Per giovedì 28 maggio la Protezione Civile ha diramato un’allerta meteo gialla su diverse zone del Paese, segnale di un’instabilità diffusa ma non uniforme, capace di colpire in modo improvviso e localizzato. Le regioni più interessate risultano Marche, Lazio e Molise, ma l’attenzione resta alta anche su Emilia-Romagna, Umbria, Abruzzo e Basilicata. In queste aree, i fenomeni potrebbero svilupparsi soprattutto nelle ore centrali della giornata e nel tardo pomeriggio, quando l’atmosfera raggiunge il massimo dell’energia.

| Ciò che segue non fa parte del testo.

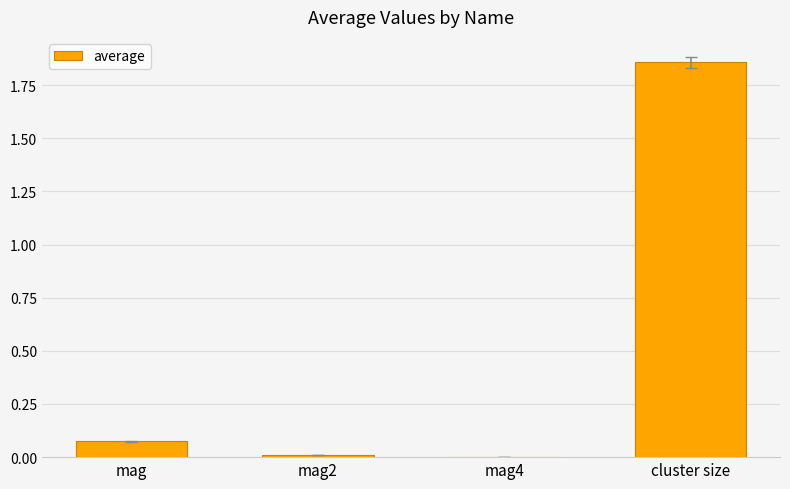

Which has a higher value, mag or cluster size?

cluster size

Fin dalle prime ore del mattino sono possibili rovesci sparsi, ma è nel pomeriggio che si attende la fase più attiva. Le aree interne e montuose, in particolare lungo l’Appennino, rappresentano i punti più sensibili alla formazione di temporali intensi.Il meccanismo alla base di questo cambiamento è legato alla perdita di forza dell’anticiclone, che lascia spazio a correnti più fresche in quota. Quando queste incontrano il caldo accumulato nei bassi strati, si innescano celle temporalesche anche molto violente.
In queste condizioni non sono rari fenomeni intensi come grandinate, forti raffiche di vento e frequente attività elettrica. I temporali possono svilupparsi rapidamente e colpire zone ristrette, rendendo difficile prevederne con precisione l’evoluzione. Parallelamente, il caldo non abbandona del tutto la scena. Il Ministero della Salute segnala bollini rossi in città come Bologna, Firenze, Roma e Torino, con temperature che possono raggiungere i 34-35 gradi e un elevato disagio fisico nelle ore più calde.
Tra giovedì e venerdì è atteso un lieve calo termico, ma senza un vero raffreddamento generale. Anche al Nord si potranno toccare ancora valori elevati, mentre i venti resteranno deboli salvo improvvisi rinforzi nelle aree colpite dai temporali più intensi, dove il tempo può cambiare in pochi minuti.